The buyer grants the seller an irrevocable licence at anytime to enter any premises where the goods are or maybe stored in order to inspect them, or, where the buyer’s right to possession has terminated, to recover them. Where the seller is unable to determine whether any goods are the goods in respect of which the buyer’s right to possession has terminated, the buyer shall be deemed to have sold all goods of the kind sold by the seller to the buyer in the order in which they were invoiced to the buyer.


The price for the goods shall be the price set out in the seller’s price list published on the date of delivery or deemed delivery or at the time of order.

The price of the goods shall be exclusive of any VAT (Value Added Tax) and all costs or charges in relation to packaging, loading, unloading, carriage and insurance, all of which amounts the buyer shall pay in addition when it is due to pay for the goods.

Special orders deposit of 30% will be required upon confirmation the remainder paid in full when goods have been delivered/collected.

All international goods to be exported payment must be made in full prior to dispatch.

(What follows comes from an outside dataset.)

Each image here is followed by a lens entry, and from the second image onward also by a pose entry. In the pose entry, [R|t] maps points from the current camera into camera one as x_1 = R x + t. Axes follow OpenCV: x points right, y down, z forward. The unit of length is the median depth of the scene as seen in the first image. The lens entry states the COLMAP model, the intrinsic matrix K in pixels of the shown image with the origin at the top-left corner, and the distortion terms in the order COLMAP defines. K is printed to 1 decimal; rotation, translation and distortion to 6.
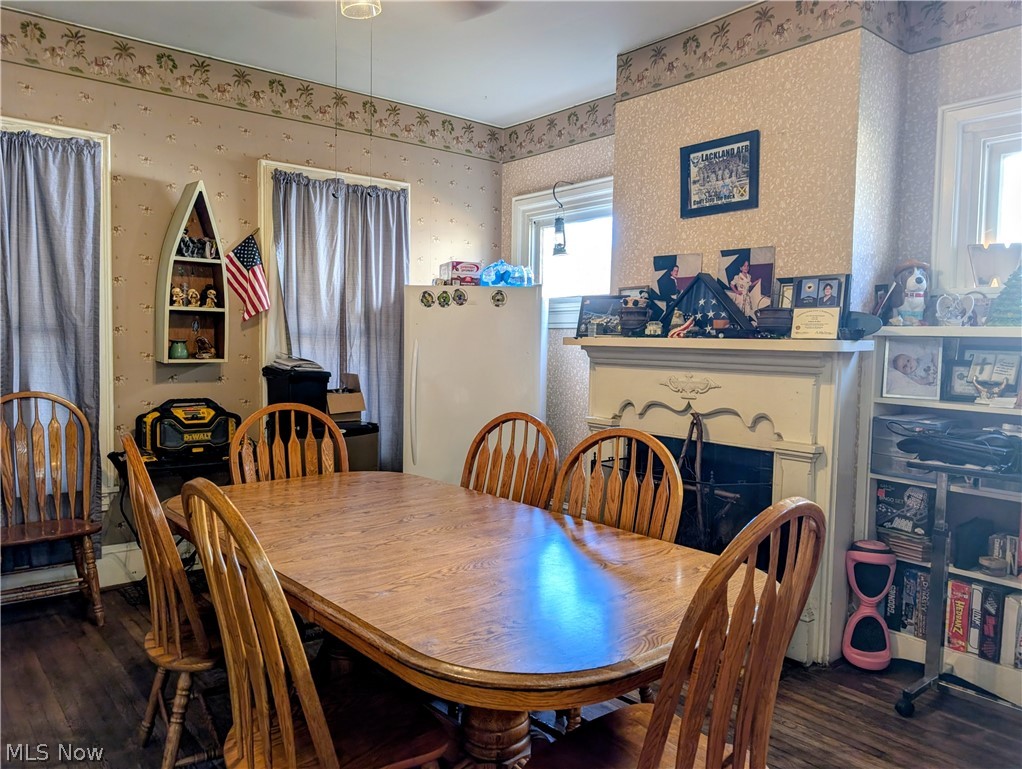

The seller’s payment terms strictly monthly ( account holders) where payment for invoices falls due at the end of the month following date of invoice.

Pro forma invoices to be paid in full prior to dispatch of goods.

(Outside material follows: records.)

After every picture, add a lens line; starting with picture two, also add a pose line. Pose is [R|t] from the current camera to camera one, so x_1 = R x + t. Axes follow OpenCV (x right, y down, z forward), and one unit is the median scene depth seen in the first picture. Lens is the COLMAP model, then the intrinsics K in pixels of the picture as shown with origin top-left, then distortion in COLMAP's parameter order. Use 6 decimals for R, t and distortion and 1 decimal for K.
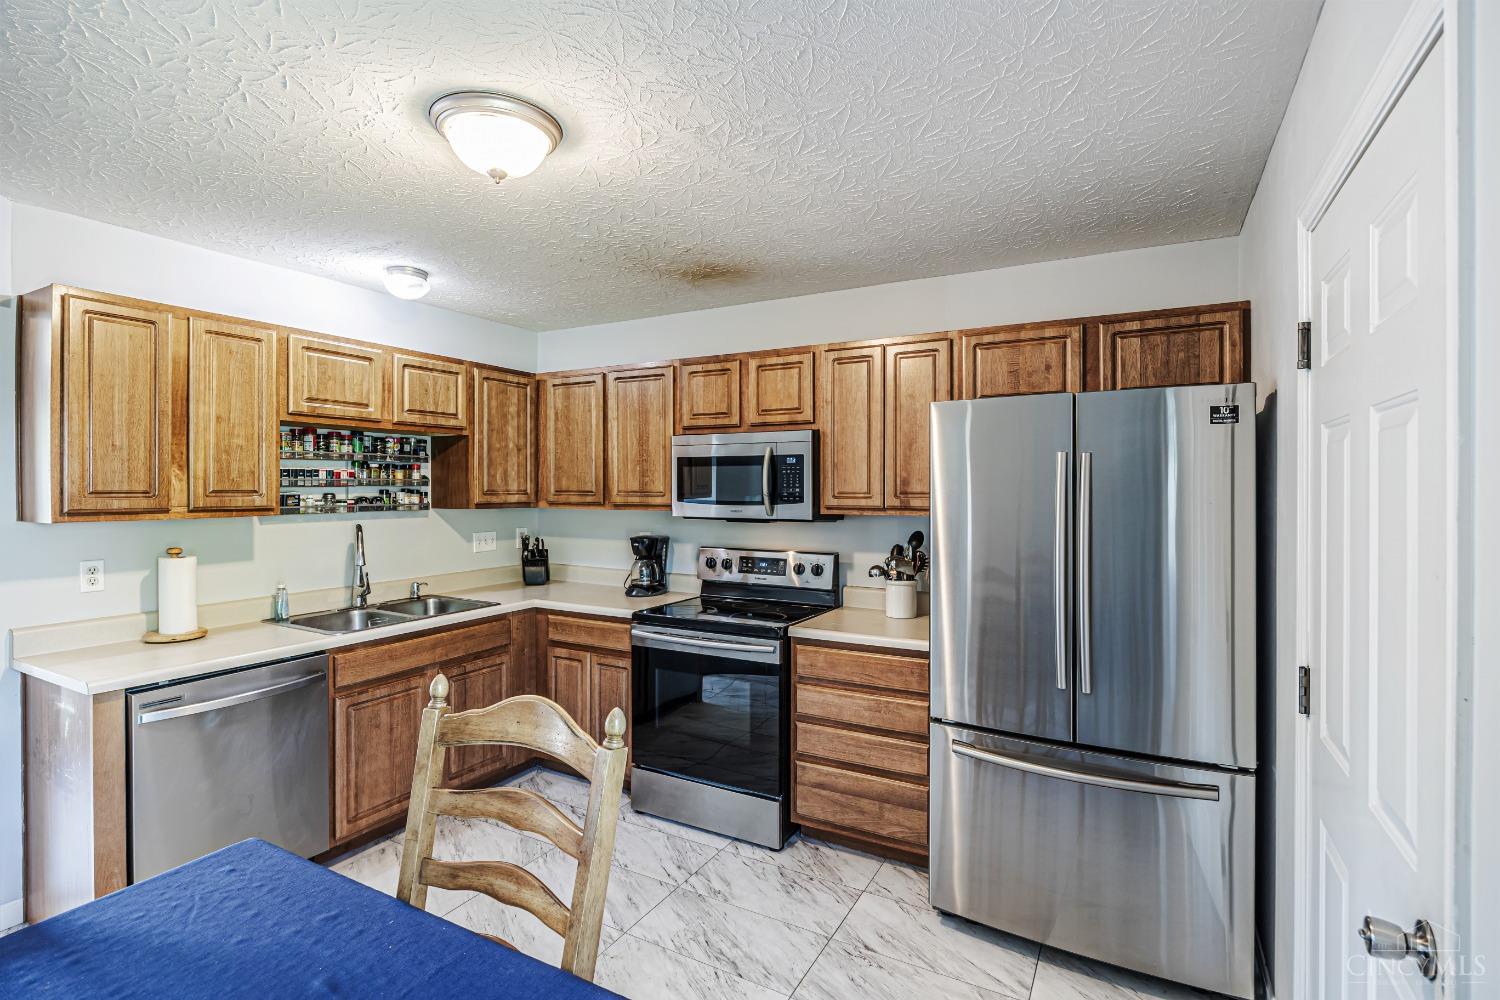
lens RADIAL K [[716.1, 0, 751.9], [0, 716.1, 490.0], [0, 0, 1]] dist [-0.000742, 0.000050]
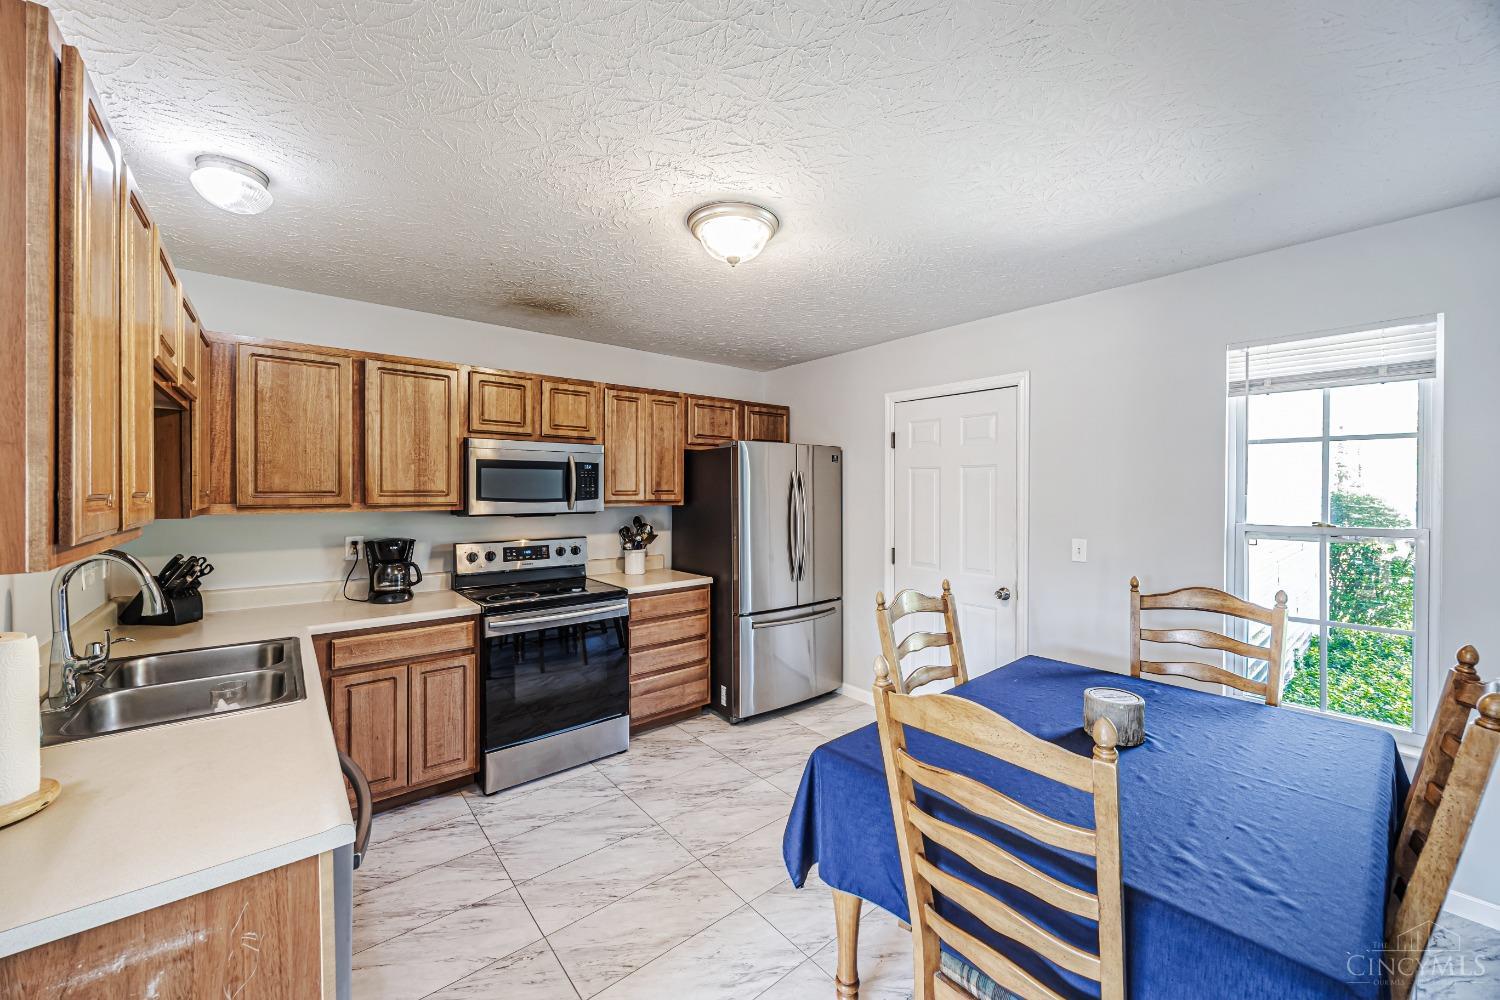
lens RADIAL K [[570.4, 0, 754.9], [0, 570.4, 490.4], [0, 0, 1]] dist [-0.005563, 0.000051]
pose [[0.356257, -0.004002, 0.934379, -0.880498], [0.002494, 0.999991, 0.003332, -0.000693], [-0.934385, 0.001143, 0.356264, 0.368865]]
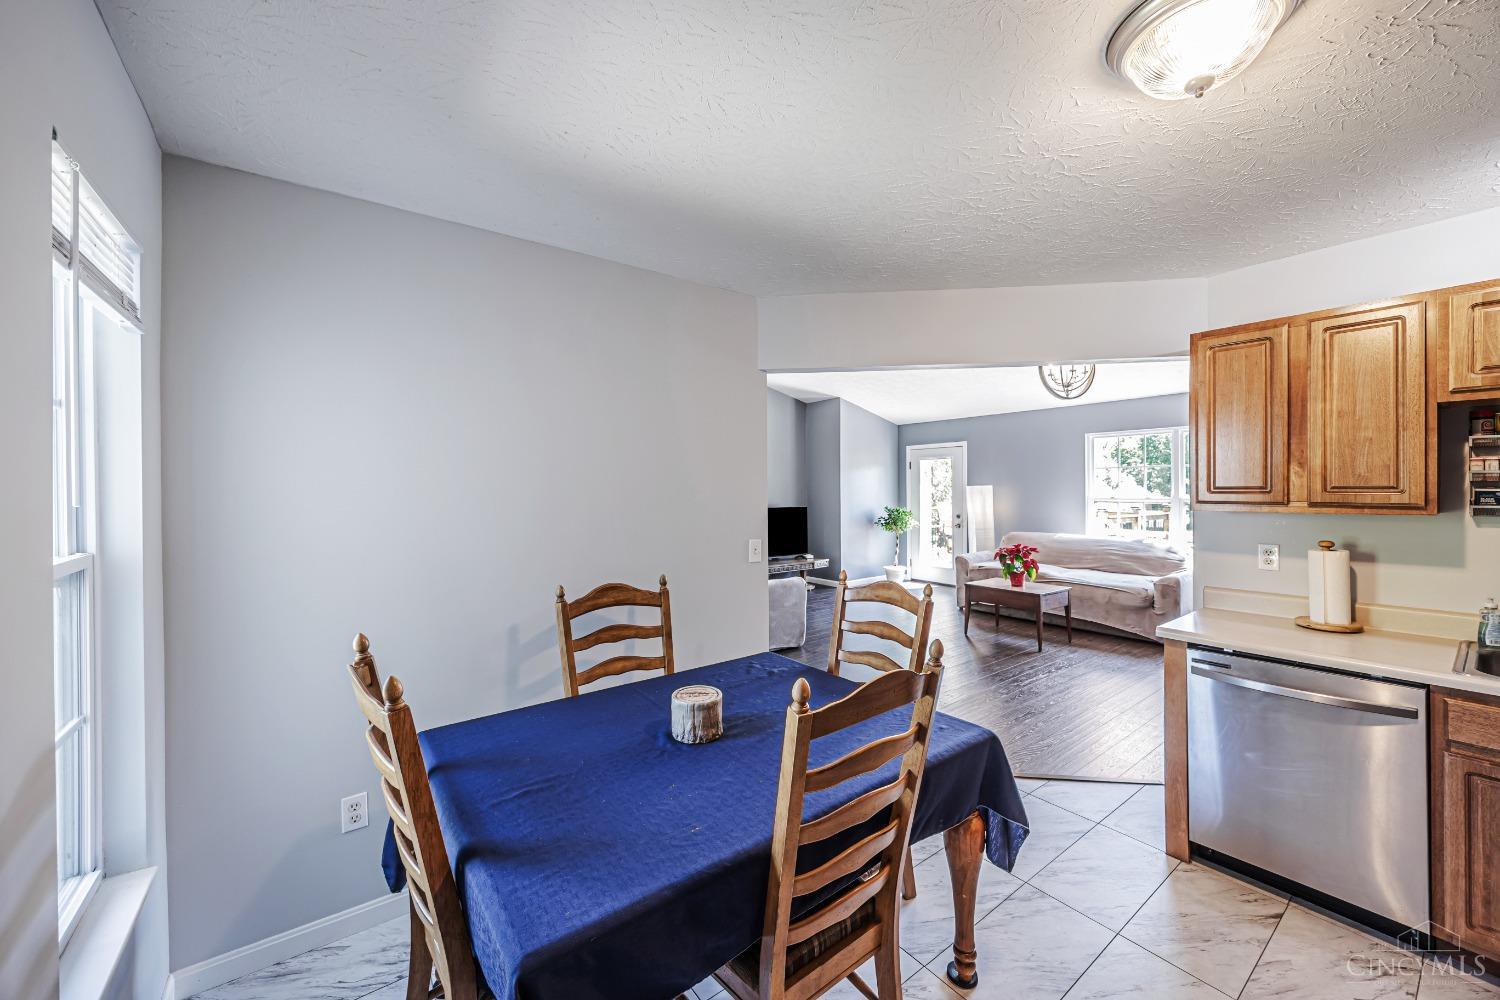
lens RADIAL K [[570.4, 0, 753.5], [0, 570.4, 488.7], [0, 0, 1]] dist [-0.005563, 0.000051]
pose [[-0.409593, 0.002454, -0.912265, 0.269608], [0.002616, 0.999995, 0.001515, 0.000859], [0.912265, -0.001766, -0.409598, 0.523919]]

Payment for invoices due the end of the month should arrive no later than the last day of the month. Please note if there is a payment outstanding on our purchase ledger we will contra the payment with our sales ledger.

Preferred remittance method is by direct transfer. Bank details are:- NATWEST BANK – A/c no. 14482320 – S/c 01-00-85.

Seller reserves the right to charge the buyer for failing to make payment within the agreed period. Seller will charge an additional percentage rate of 1.5% per month calculated daily from date of invoice until date of actual payment.

The seller reserves the right to claim interest under the Late Payment of Commercial Debts (Interest Act 1998). Should the seller deem it necessary to undertake debt collecting proceedings the buyer will be liable for any costs associated with these proceedings in full.

Exclusions of Liability

The seller will be under no liability under the contract for any personal injury, death, loss, or damage of any kind whatsoever whether consequential or otherwise including but not limited to loss of profits and the seller hereby excludes all conditions, warranties, and stipulations expressed or implied, statutory, customary, or otherwise which but for such exclusion would or might subsists in the favour of the buyer except that such exclusions will not apply to: i) any implied condition that the Company has or will have the right to sell the goods when the property is to pass ii) when the buyer deals as a consumer any implied term relating to the conformity of the goods with their description or sample or as to their quality of fitness for a particular purpose.

Force Majeure

The seller reserves the right to defer the date of delivery or to cancel the contract or reduce the volume of goods ordered by the buyer (without liability to the buyer) if it is prevented from or delayed in the carrying on of its business due to the circumstances beyond the reasonable control of the seller without limitations, government actions, acts of terrorism, riot, fire, explosion, acts of God, war or national emergency, flood, epidemic, lockouts, strikes or other labour disputes, or restraints or delays affecting carriers or inability or delay in obtaining supplied of adequate or suitable materials, provided that, if the event in question continues for a continuous period in excess of 30 days, the buyer shall be entitled to give notice in writing to the seller to terminate the contract.

Property law

All contracts to which these conditions apply shall be governed by and constructed in accordance with English law and the buyer hereby agrees to submit to the jurisdiction of the English courts in respect thereof.